The Audio DAC Test Project

I created a test project to test the one-bit DAC. The RTL consists of a sine wave generator connected to an instance of the one-bit DAC. The top-level module output ports include:

The 16-bit PCM sine wave signal (Verilator build only)
The one-bit DAC output signal
The stage-1 accumulator overflow detect signal from the one-bit DAC (Verilator build only).
The stage-2 accumulator overflow detect signal from the one-bit DAC (Verilator build only).

Here's the top-level Verilog:

https://github.com/epsilon537/boxlambda/blob/master/gw/projects/audio_dac_test/rtl/audio_dac_test.sv

The Verilator testbench (sim_main.cpp) samples at 12.5MHz the 16-bit PCM signal and the one-bit DAC signal. It writes out the PCM samples as a Python array to pcm_out.py and the DAC samples as a Python array to dac_out.py. The testbench will also flag an error if any accumulator overflows are reported.

The Verilator testbench executes for 0.5s simulated time. Then, a python module (dac_test.py) imports the generated pcm_out.py and dac_out.py and performs the following operations:

The PCM samples and DAC samples are converted to numpy arrays and normalized.
Both signals are sent through a low-pass filter.
An FFT is taken of the filtered signals, so we have a frequency domain view and a time domain view of both signals.
The time domain and the frequency domain versions of the two signals are plotted against each other for visual inspection.
The filtered DAC and PCM signals are correlated against each other. This is done both in the time domain and the frequency domain. If the correlation match is higher than 99%, the test is declared successful.

The test project code is located here:

https://github.com/epsilon537/boxlambda/tree/master/gw/projects/audio_dac_test

See here for instructions to build and run the test yourself.

The YM2149 DAC Test Project - a Chord of Six Pitches.

This test project is a BoxLambda SoC with the YM2149_PSG_system core and the one-bit DAC integrated. Through software, the YM2149_PSG_system core is configured to produce six tones at six different pitches. Similar to the previous test, the Verilator testbench code checks for accumulator overflows and saves the generated audio samples to pcm_out.py and dac_out.py for further analysis in Python.

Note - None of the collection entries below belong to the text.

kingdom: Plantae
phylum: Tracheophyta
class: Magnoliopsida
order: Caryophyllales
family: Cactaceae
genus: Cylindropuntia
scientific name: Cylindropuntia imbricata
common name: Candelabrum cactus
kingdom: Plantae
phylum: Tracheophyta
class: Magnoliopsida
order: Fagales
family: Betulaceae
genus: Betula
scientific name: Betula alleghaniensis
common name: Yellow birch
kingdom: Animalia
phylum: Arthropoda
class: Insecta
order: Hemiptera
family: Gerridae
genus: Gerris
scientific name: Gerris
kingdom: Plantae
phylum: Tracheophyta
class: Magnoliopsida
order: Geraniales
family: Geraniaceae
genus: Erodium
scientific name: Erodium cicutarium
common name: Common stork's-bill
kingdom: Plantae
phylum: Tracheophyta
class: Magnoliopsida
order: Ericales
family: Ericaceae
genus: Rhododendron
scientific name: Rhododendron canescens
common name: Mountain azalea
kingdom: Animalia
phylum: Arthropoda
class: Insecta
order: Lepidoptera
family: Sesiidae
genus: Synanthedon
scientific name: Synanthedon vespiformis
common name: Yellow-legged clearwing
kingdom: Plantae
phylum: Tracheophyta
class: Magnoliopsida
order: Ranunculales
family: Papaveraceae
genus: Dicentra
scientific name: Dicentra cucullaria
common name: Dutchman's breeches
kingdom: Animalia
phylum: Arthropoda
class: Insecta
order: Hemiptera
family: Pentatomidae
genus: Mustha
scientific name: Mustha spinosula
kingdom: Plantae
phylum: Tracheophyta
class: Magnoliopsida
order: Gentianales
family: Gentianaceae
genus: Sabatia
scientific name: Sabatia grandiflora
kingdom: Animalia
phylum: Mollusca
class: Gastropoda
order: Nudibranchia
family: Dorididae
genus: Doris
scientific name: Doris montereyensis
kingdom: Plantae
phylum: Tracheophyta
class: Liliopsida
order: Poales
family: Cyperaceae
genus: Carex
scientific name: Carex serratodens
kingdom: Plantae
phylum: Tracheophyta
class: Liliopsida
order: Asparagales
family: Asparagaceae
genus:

The Python script (ym2149_test.py) imports the generated dac_out.py and performs the following operations:

The DAC samples are converted to a numpy array and normalized.
The normalized signal is sent through a low-pass filter.
The frequency spectrum of the filtered signal is computed.
The spectrum's frequency bins up to 1000Hz are analyzed and plotted.
Six peak frequencies are identified and matched against the 6 expected pitches. If the deviation is small, the test is declared successful.

The test project code is located here:

https://github.com/epsilon537/boxlambda/tree/master/gw/projects/ym2149_dac_test

See here for instructions to build and run the test yourself.

Dual YM2149 PSG Core Clock Frequency

The core's clock frequency and PSG clock frequency (clock enable) are core module parameters. The core is instantiated with a clock frequency of 50MHz (BoxLambda's system clock domain) and a PSG clock frequency of 2MHz. I set the PSG clock frequency to 2MHz to match the Atari ST.